MEXICO CITY – El Salvador’s government has begun imposing a $1,130 fee on travellers from dozens of countries using the country’s main airport, under pressure from the United States to help control migration flows to its southern border.
Since the end of October, citizens of 57 mostly African countries and India have had to pay the fee, according to El Salvador’s aviation authority.
Aviation officials have not said whether the measure is aimed at reducing migration and have described the tariff as an “airport improvement fee”, but El Salvador’s government has acknowledged an increase in travellers from those countries this year. The US has also been pressuring Central American countries to stem migration flows to its border with Mexico. US authorities say they stopped migrants there more than 2 million times in the fiscal year that ended on 30 September.

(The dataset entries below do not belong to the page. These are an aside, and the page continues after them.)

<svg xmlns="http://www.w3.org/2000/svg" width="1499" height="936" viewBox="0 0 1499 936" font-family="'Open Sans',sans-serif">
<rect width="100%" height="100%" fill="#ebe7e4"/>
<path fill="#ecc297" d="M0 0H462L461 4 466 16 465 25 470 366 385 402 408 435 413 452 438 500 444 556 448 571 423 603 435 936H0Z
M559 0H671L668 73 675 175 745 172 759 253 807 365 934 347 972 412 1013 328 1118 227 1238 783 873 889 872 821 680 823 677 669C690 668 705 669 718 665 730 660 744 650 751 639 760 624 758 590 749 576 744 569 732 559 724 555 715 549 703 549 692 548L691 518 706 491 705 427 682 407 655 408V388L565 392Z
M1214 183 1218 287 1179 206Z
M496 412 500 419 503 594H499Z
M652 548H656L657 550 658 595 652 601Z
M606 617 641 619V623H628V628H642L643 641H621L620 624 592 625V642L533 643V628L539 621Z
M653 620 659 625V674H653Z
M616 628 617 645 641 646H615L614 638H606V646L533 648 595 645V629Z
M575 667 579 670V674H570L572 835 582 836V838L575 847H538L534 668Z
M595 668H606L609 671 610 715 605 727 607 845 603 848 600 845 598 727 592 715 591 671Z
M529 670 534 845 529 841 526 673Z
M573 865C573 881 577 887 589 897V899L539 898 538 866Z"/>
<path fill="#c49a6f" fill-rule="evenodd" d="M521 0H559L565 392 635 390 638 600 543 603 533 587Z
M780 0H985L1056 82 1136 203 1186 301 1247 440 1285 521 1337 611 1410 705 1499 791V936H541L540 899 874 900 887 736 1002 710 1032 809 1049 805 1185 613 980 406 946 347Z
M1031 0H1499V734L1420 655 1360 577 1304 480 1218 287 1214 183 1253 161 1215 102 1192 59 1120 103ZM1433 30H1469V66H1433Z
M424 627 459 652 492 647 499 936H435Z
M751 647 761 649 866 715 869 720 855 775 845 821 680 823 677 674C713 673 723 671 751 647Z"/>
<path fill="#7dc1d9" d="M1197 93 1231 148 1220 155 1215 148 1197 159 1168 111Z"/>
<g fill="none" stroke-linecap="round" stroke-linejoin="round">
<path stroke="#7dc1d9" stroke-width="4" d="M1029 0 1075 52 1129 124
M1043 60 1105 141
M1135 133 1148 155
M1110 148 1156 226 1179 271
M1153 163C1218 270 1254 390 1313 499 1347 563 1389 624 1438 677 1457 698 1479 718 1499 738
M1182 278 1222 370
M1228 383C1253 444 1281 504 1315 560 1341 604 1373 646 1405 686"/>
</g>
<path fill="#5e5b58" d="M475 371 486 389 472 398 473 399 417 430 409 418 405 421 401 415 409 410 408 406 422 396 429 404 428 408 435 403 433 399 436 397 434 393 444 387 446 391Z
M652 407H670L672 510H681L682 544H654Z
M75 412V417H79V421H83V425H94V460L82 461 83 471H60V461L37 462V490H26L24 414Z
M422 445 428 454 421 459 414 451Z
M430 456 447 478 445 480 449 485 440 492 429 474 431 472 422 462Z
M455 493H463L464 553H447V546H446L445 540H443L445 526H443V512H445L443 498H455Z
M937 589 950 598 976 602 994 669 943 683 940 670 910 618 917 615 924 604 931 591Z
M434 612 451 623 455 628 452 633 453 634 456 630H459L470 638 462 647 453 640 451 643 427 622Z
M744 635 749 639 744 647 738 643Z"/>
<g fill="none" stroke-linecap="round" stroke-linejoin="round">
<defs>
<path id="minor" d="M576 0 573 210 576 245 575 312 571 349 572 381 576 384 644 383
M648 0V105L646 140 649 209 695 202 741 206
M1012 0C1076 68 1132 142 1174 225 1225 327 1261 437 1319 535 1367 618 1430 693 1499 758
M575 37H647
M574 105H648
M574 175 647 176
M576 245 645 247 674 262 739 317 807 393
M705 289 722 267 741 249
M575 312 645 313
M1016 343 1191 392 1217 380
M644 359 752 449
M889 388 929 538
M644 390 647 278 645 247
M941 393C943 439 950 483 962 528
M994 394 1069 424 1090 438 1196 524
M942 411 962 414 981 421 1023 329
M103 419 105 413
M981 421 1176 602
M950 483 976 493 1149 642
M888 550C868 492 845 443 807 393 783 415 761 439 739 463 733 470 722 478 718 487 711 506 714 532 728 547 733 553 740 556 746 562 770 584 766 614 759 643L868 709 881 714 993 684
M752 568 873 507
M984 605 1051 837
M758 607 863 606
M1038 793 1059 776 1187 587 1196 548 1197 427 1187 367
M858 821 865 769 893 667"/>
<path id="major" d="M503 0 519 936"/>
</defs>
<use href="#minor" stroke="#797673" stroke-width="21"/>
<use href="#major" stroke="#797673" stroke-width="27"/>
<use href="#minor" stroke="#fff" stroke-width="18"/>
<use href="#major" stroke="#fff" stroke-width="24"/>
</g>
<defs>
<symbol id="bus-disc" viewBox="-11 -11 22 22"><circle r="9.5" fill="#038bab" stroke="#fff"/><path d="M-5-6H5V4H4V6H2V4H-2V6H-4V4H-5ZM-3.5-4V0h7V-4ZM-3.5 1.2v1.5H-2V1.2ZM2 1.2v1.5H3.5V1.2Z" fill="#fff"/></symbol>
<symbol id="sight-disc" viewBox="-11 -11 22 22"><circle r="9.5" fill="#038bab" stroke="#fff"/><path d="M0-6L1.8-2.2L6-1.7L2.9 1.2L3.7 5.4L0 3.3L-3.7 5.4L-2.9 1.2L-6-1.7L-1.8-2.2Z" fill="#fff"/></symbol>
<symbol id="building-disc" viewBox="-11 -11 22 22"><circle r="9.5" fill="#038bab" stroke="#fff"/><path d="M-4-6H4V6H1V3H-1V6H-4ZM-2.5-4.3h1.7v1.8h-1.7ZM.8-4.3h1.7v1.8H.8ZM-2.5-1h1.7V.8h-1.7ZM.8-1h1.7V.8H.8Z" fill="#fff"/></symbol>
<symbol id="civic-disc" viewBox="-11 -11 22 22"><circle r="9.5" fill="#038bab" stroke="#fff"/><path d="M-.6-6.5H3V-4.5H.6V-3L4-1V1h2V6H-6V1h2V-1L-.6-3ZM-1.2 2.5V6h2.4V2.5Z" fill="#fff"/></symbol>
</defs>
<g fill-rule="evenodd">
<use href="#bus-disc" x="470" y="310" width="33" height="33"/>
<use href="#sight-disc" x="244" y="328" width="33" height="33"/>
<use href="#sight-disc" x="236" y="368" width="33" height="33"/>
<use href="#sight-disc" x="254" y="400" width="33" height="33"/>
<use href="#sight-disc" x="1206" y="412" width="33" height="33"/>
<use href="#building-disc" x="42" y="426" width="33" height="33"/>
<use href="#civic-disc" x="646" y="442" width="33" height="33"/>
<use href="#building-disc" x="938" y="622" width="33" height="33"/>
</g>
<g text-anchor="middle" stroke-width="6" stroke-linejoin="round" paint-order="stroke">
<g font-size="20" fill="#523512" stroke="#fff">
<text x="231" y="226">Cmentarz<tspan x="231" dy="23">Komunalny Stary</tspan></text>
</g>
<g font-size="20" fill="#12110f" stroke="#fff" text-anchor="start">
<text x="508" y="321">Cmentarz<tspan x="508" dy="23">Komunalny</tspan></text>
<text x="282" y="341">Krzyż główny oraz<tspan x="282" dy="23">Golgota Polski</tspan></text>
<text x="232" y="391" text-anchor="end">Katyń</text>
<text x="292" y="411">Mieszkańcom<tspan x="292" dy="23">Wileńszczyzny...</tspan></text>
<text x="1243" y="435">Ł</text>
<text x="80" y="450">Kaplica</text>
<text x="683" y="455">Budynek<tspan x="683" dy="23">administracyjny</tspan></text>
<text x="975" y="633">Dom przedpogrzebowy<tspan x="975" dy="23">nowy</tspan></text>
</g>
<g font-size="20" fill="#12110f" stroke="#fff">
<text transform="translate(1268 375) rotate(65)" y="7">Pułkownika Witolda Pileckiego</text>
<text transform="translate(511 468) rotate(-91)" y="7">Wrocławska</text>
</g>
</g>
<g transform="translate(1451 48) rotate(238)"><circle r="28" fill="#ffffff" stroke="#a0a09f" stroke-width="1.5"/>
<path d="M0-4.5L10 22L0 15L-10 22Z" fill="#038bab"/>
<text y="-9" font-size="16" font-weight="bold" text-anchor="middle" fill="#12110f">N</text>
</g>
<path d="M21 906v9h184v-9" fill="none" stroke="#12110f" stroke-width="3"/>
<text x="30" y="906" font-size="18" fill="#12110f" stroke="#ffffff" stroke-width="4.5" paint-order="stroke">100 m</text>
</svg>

El Salvador’s aviation authority said most of the passengers paying the fee were travelling to Nicaragua on the commercial airline Avianca. Because of its lax visa requirements, Nicaragua is a transit point for migrants from Haiti and Cuba, as well as Africa, trying to reach the US.
Earlier this year, for example, US officials were surprised by a surge in Mauritanian migrants arriving at the southern border. No natural disaster, coup or sudden economic collapse could explain it. Rather, travel agents and social media influencers were promoting a multi-leg journey that would take migrants from the West African country to Nicaragua.
A flight itinerary of a Senegalese migrant seen by The Associated Press showed the migrant passing through Morocco, Spain and El Salvador before landing in Managua. The last two legs were on Avianca flights.
El Salvador’s aviation and immigration authorities said they had no data on how many migrants from the listed countries had passed through the country this year.
A spokesman for the US embassy declined to say whether the US had demanded the fee. But being able to help the U.S. control migration could be a political boon for El Salvador’s president, Nayib Bukele, who is seeking re-election despite a constitutional ban and is under scrutiny for his human rights record.
During President Donald Trump’s administration, US policy towards El Salvador prioritised curbing migration above all else, and Bukele heard no public criticism from the US as he began to consolidate power. Under President Joe Biden, the US has been openly critical of Bukele’s record on democracy and human rights.
The US State Department has alleged that Bukele’s war on powerful street gangs has led to ‘torture and other cruel, inhuman or degrading treatment or punishment, and other related abuses’ of tens of thousands of detainees. His government has also persecuted journalists, activists and critics.
But migration now appears to be returning to the top of the bilateral agenda for both countries, as Biden also seeks re-election.
While the Biden administration has said Central American countries need to “step up and do more” to control migration, not all have welcomed the call with open arms.
“Most governments have realised that migration is of clear interest to the United States, and therefore it becomes a bargaining chip,” said Pamela Ruiz, Central America analyst for the International Crisis Group. “They are either going to be partners or adversaries on this issue.”
Guatemala, Costa Rica, Colombia and Ecuador have worked with the US to open centres for migrants seeking asylum, family reunification or temporary work permits.
Nicaragua, meanwhile, has opened its doors to hundreds of charter flights carrying tens of thousands of Cuban and Haitian migrants to the US in recent months.
The flights – which one analyst described as Nicaragua “weaponising migration as a foreign policy” – were met with a stern warning from the Biden administration.
“We are exploring the full range of possible consequences for those who facilitate this form of irregular migration,” US Assistant Secretary of State for Western Hemisphere Affairs Brian A. Nichols wrote in a post on X, formerly Twitter, this month. The Haitian government announced that the charter flights would be temporarily suspended.
As Bukele came under renewed criticism in recent weeks as he registered to seek re-election in 2024, the Biden administration was cautious in its remarks.
“There needs to be a broad debate about the legality and legitimacy of the election, but that’s a debate for Salvadorans,” Nichols said during a recent visit to El Salvador and ahead of a meeting with Bukele.
The comments were in sharp contrast to condemnations of “anti-democratic behaviour” in neighbouring Guatemala’s elections months earlier.
Bukele “is willing to cooperate on immigration by banning certain nationalities and charging them a ridiculous fee in order not to be criticised internationally,” said Ruiz of the Crisis Group. “Part of me wonders … are we not going to criticise the Bukele government as much because it’s supposedly reducing the number of migrants?”